Search the data below for the string "lines". Extract every line that contains it.
>>>>
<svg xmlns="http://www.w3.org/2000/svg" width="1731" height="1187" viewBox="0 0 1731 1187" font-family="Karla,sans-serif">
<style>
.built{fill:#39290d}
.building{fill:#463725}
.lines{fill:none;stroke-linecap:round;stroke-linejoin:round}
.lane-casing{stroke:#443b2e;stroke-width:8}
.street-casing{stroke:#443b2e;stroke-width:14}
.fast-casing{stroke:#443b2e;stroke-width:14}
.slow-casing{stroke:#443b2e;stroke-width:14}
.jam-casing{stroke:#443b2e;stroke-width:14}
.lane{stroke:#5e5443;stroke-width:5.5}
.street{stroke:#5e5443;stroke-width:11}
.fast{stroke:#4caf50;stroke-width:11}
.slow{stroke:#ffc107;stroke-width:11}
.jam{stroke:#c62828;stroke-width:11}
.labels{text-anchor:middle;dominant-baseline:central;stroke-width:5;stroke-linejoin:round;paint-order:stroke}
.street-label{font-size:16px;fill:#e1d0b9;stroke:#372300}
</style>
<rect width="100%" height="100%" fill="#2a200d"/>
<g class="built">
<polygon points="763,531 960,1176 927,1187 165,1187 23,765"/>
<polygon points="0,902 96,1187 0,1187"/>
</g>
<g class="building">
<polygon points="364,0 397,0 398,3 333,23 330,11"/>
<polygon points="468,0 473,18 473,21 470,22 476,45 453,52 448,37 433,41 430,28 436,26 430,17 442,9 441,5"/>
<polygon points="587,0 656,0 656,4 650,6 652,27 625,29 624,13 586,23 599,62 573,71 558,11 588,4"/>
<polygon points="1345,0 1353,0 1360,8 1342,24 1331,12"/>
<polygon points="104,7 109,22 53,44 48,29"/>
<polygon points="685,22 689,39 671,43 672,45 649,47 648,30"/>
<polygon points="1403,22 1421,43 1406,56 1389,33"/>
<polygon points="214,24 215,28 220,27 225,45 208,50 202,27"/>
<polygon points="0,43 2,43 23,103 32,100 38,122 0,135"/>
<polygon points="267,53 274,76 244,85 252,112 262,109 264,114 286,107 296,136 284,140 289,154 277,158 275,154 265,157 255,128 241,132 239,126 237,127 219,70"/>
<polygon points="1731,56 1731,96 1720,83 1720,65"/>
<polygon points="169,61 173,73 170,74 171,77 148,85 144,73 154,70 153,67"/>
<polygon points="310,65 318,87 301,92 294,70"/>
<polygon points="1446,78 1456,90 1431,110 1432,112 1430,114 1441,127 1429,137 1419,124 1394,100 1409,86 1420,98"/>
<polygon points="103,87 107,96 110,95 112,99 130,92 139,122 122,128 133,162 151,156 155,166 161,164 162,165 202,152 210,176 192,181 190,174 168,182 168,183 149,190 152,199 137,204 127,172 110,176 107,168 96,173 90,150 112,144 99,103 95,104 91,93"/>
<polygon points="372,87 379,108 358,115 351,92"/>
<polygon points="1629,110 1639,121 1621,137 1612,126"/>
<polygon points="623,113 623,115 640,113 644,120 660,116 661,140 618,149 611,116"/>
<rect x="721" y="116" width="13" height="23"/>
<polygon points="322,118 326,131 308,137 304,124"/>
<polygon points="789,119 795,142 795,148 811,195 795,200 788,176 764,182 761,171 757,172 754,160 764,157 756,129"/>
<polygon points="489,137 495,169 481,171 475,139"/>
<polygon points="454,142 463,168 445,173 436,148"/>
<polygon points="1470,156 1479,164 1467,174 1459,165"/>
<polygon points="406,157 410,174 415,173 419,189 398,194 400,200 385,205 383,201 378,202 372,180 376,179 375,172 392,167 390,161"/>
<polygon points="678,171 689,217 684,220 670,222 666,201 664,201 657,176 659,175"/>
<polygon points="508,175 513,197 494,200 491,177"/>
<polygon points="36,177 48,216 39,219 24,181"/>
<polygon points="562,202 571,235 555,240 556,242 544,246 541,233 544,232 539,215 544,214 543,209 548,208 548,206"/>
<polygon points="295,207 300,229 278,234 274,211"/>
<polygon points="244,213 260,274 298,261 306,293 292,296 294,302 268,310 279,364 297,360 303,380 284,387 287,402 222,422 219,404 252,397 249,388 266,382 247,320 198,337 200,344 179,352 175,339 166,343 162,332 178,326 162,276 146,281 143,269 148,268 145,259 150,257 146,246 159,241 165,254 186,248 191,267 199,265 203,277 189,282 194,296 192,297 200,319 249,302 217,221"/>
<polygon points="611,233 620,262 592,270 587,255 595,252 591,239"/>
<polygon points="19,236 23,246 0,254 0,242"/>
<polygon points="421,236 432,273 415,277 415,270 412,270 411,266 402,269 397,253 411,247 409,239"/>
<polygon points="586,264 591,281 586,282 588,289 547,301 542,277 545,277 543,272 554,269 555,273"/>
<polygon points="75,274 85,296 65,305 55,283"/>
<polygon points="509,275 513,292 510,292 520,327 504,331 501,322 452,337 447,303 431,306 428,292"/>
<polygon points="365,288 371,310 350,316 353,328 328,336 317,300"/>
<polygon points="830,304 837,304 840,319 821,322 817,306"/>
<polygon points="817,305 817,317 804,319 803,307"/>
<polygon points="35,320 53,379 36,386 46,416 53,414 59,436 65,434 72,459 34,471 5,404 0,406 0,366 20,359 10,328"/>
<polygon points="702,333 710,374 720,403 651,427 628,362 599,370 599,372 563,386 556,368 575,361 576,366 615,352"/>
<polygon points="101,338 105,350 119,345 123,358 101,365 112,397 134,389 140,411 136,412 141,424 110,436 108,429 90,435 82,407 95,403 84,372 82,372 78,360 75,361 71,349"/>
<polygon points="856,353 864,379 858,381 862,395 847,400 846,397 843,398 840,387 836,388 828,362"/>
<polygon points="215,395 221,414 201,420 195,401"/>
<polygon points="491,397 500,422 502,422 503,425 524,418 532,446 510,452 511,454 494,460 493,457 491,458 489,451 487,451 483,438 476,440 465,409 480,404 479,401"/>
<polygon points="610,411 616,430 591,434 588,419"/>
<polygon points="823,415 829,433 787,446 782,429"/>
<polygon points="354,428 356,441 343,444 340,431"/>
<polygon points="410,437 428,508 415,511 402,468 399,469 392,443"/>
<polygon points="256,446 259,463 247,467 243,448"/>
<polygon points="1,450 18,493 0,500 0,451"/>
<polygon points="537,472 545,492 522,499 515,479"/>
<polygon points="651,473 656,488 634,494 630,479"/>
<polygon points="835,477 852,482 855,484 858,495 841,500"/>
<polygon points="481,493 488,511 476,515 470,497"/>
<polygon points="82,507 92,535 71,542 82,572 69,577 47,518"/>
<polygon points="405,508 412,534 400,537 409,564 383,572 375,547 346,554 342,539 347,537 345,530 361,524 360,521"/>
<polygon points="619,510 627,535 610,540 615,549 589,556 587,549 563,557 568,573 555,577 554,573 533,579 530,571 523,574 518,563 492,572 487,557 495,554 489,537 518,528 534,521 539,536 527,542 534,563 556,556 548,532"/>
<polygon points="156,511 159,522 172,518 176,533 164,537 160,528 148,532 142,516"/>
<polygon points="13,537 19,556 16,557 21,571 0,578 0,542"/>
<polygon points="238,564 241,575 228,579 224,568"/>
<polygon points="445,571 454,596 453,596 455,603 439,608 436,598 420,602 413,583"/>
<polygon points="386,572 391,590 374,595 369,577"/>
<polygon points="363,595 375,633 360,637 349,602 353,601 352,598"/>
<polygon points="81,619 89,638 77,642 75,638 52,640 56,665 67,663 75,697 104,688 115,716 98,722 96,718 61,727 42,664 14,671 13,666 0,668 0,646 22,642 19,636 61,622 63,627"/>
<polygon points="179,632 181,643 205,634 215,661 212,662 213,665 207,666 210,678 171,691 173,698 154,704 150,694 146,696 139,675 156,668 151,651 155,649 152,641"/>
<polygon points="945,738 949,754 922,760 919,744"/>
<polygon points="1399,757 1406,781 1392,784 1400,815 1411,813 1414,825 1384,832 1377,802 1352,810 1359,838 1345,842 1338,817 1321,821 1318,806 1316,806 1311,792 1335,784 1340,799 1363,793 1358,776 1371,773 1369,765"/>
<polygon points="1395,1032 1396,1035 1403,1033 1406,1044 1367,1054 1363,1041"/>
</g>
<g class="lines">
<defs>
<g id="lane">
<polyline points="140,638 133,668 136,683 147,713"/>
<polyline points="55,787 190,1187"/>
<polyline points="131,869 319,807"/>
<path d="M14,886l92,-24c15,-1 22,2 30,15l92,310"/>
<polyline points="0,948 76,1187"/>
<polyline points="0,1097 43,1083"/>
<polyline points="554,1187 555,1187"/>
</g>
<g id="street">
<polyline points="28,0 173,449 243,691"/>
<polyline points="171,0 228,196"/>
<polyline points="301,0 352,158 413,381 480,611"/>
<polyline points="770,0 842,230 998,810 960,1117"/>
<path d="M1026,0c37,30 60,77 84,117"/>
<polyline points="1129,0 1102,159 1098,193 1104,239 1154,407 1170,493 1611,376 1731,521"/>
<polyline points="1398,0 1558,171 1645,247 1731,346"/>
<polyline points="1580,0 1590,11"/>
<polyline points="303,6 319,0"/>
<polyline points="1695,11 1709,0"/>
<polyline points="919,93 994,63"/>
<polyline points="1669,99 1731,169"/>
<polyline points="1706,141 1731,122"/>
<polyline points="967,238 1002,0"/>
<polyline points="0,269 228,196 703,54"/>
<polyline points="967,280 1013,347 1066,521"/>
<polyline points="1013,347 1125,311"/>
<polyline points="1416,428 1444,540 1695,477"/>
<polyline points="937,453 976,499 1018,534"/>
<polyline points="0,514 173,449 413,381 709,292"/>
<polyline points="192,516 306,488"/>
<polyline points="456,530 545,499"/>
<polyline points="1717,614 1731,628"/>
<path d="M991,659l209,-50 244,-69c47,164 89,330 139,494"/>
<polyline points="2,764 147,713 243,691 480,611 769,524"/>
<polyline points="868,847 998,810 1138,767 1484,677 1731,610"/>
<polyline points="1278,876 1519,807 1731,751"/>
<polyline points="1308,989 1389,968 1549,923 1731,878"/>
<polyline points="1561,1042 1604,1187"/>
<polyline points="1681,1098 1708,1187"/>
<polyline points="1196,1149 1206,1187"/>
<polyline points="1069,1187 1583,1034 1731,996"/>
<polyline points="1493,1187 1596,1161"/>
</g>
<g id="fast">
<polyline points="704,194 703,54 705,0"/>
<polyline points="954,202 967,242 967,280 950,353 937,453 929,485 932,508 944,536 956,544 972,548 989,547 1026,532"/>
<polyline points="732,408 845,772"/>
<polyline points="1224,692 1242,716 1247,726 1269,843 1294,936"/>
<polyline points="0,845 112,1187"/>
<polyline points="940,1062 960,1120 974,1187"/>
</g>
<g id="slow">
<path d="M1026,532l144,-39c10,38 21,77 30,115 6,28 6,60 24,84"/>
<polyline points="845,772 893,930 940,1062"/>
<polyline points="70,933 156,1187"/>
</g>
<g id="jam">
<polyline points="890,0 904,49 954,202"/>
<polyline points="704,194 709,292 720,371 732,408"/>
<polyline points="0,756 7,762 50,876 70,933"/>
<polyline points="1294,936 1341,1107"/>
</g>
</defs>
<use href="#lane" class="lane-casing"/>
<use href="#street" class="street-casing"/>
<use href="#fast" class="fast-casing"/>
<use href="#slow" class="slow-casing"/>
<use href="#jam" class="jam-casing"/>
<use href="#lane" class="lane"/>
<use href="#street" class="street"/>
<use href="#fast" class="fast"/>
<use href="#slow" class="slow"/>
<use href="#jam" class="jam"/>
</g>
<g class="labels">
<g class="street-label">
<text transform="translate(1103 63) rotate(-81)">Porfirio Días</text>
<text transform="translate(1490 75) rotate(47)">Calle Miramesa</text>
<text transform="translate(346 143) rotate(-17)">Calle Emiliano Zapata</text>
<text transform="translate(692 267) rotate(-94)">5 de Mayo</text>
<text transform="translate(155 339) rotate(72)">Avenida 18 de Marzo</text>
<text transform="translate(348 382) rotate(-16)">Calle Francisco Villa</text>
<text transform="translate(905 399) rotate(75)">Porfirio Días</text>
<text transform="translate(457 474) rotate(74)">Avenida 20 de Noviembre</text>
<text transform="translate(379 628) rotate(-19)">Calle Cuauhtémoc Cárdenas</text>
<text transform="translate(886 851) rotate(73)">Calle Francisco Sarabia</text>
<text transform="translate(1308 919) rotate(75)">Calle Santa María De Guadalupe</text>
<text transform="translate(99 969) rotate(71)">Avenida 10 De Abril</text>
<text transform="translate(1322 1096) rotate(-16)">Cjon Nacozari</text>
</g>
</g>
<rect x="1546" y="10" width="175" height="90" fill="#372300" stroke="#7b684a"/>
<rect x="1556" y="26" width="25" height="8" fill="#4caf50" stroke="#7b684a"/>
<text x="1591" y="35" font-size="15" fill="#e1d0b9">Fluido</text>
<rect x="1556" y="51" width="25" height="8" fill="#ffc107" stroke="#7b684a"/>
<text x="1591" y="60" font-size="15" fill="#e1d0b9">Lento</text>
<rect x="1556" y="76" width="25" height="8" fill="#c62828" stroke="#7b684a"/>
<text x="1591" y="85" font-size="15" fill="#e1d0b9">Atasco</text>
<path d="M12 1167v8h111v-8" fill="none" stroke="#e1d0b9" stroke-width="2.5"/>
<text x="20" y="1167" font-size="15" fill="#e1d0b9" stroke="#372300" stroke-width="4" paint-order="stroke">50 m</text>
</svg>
<<<<
▸ Answer below
.lines{fill:none;stroke-linecap:round;stroke-linejoin:round}
<g class="lines">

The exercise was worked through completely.